LNP medicines have the potential to transform patient care in the near future, and encapsulating biological material is now an integral part of the early-stage development of genetic medicines and vaccines. To bring an LNP-based therapeutic to the global market, researchers need to consider how quickly they can go from screening nanoformulations to the clinic and, ultimately, on to commercialisation. To synthesise LNPs reliably and reproducibly with optimal performance characteristics, there is a clear requirement for automated high-throughput platforms that offer excellent synthesis control. Novel microfluidics systems meet this need, combining controlled synthesis of LNP formulations with automated high-throughput formulation screening to minimise costs and shorten development timelines. These innovative platforms are already helping to accelerate the development of therapeutics that rely on lipid-based drug delivery mechanisms, advancing the creation of genetic medicines and cancer treatments to help address some of the world’s urgent healthcare challenges.

REFERENCES

  1. Cui L et al, “Development of a high-throughput platform for screening lipid nanoparticles for mRNA delivery”. Nanoscale, 2022, Vol 14, pp 1480–1491.
  2. Beltrán-Gracia E et al, “Nanomedicine review: Clinical developments in liposomal applications”. Cancer Nano, 2019, Vol 10, p 11.
  3. Zaslavsky J, Bannigan P, Allen C, “Re-envisioning the design of nanomedicines: Harnessing automation and artificial intelligence”. Expert Opin Drug Deliv, 2023, Vol 20(2), pp 241–257.

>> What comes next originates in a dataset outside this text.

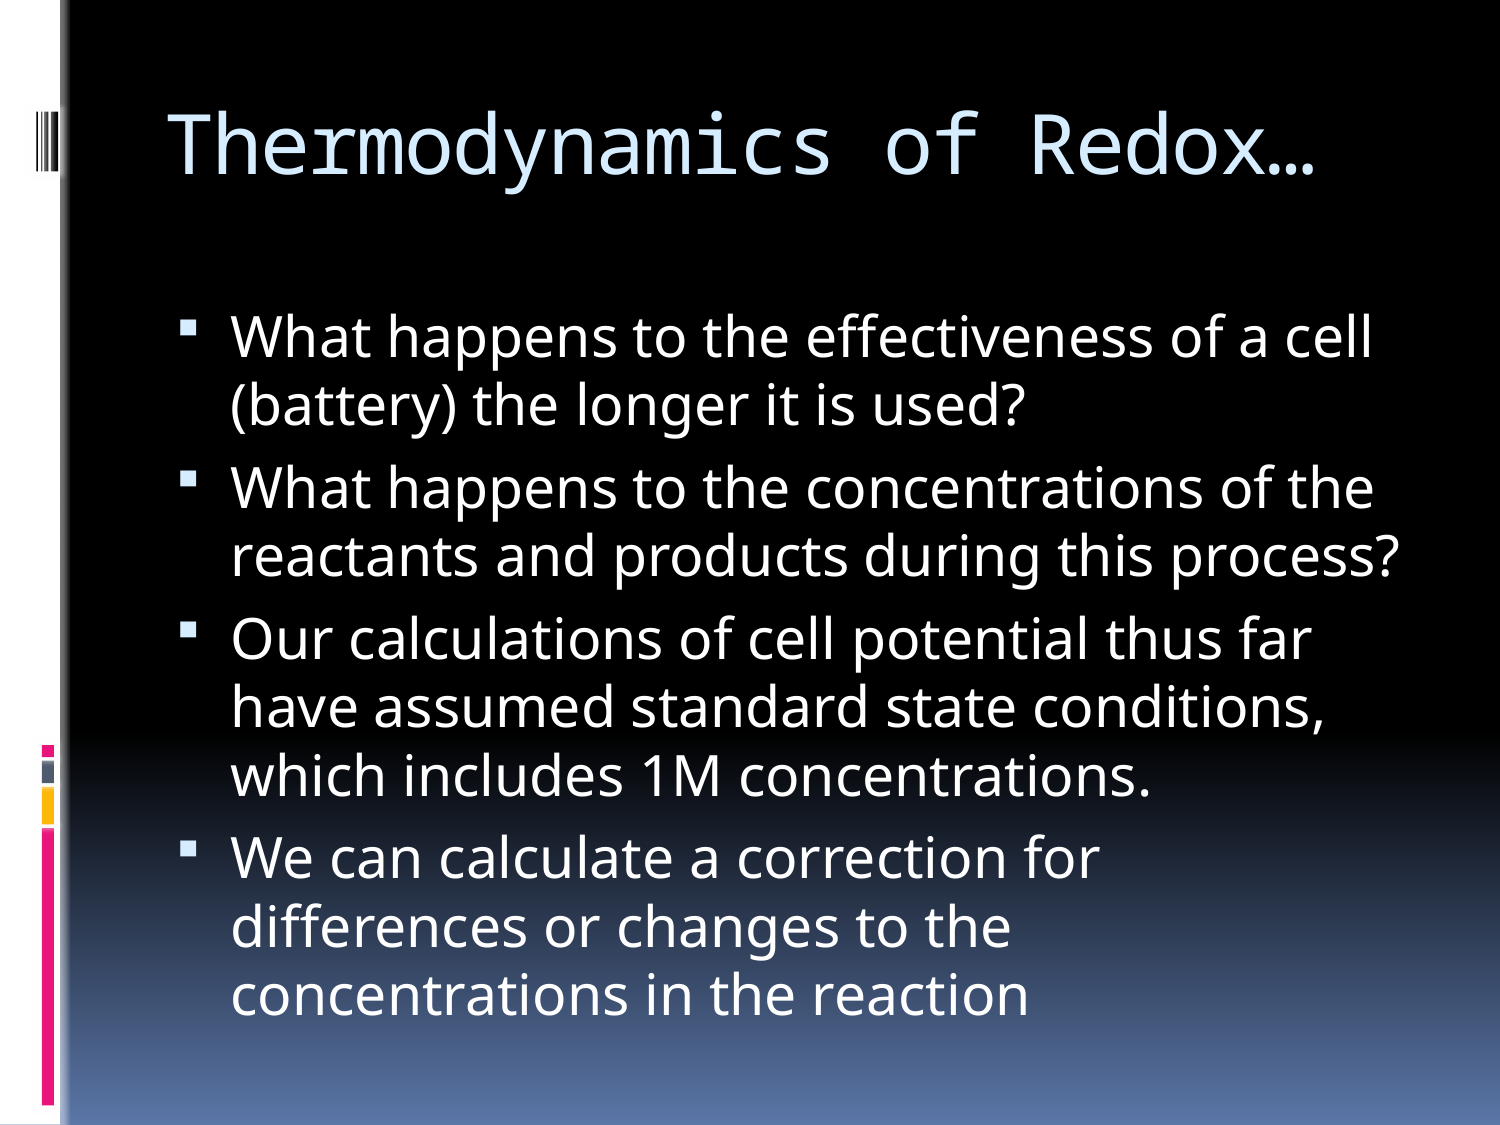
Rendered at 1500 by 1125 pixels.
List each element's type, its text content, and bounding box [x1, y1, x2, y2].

title Thermodynamics of Redox… [150, 83, 1425, 234]
list What happens to the effectiveness of a cell (battery) the longer it is used? What happens to the concentrations of the reactants and products during this process? Our calculations of cell potential thus far have assumed standard state conditions, which includes 1M concentrations. We can calculate a correction for differences or changes to the concentrations in the reaction [150, 292, 1425, 1043]
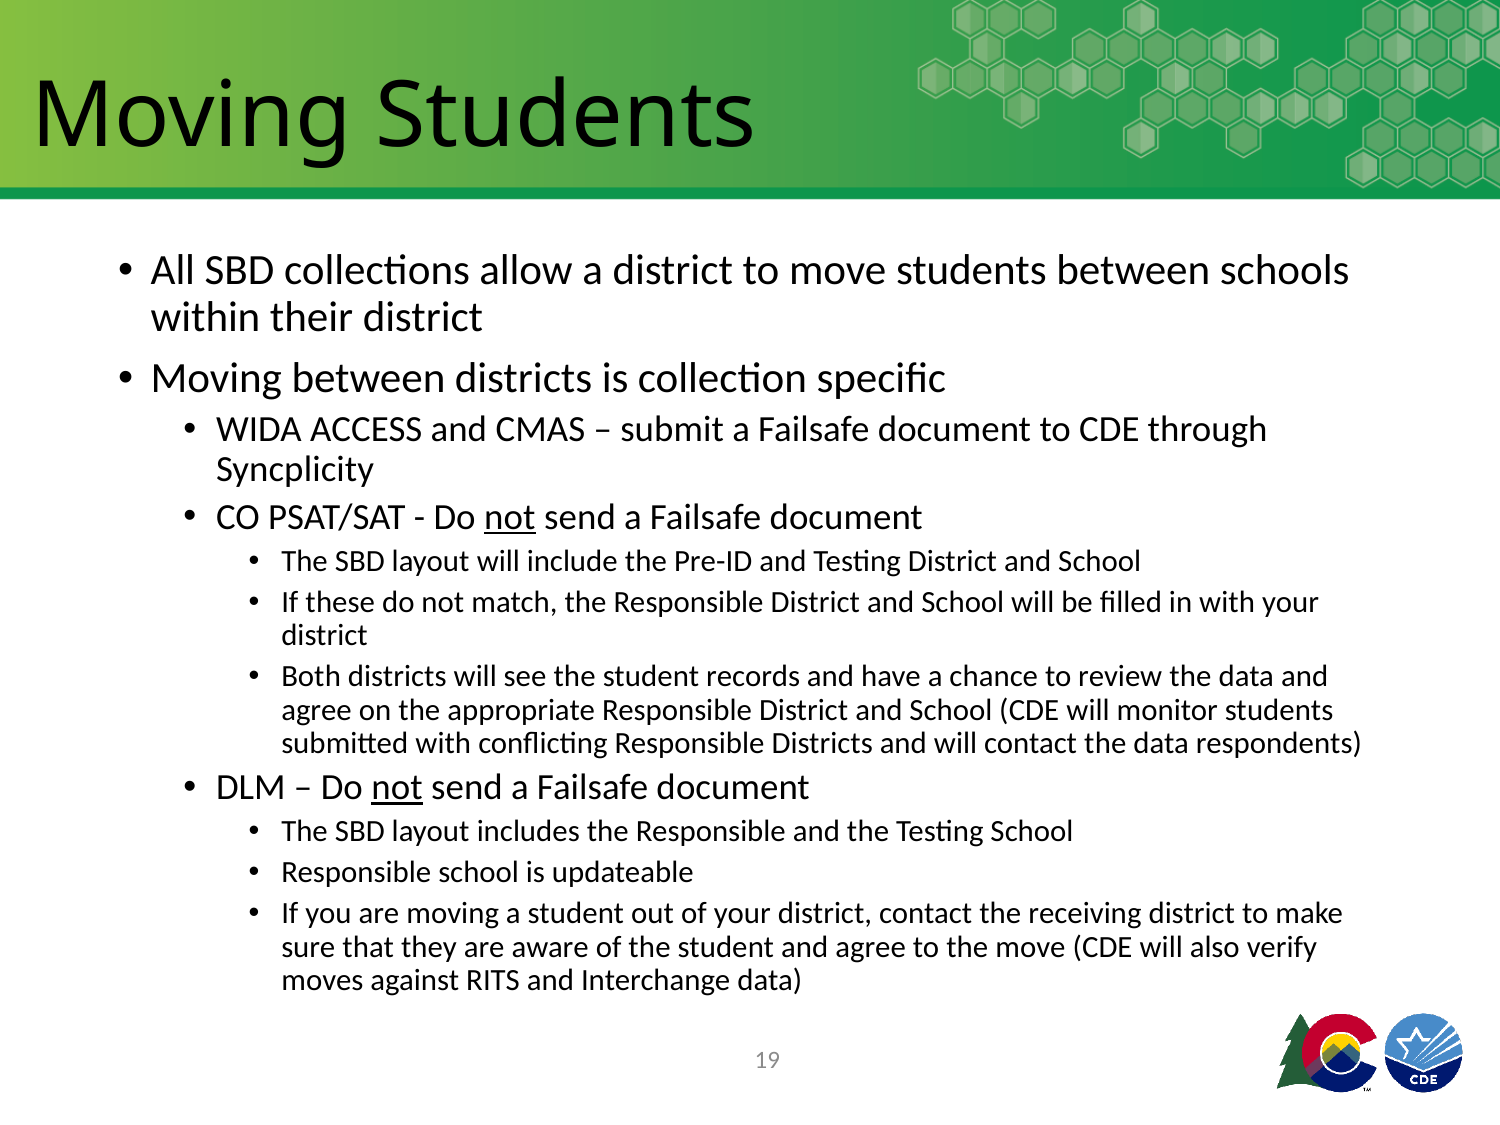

  4. Tenchov R et al, “Lipid Nanoparticles from Liposomes to mRNA Vaccine Delivery, a Landscape of Research Diversity and Advancement”. ACS Nano, 2021, Vol 15, pp 16982–17015.
  5. Hassett KJ et al, “Optimization of Lipid Nanoparticles for Intramuscular Administration of mRNA Vaccines”. Mol Ther Nucleic Acids, 2019, Vol 15, pp 1–11.
  6. Danaei M et al, “Impact of Particle Size and Polydispersity Index on the Clinical Applications of Lipidic Nanocarrier Systems”. Pharmaceutics, 2018, Vol 10(2), p 57.
  7. Hald Albertsen C et al, “The role of lipid components in lipid nanoparticles for vaccines and gene therapy”. Adv Drug Deliv Rev, 2022, Vol 188, p 114416.
  8. Zhao X et al, “Microfluidic Generation of Nanomaterials for Biomedical Applications”. Small, 2020, Vol 16(9), p 1901943.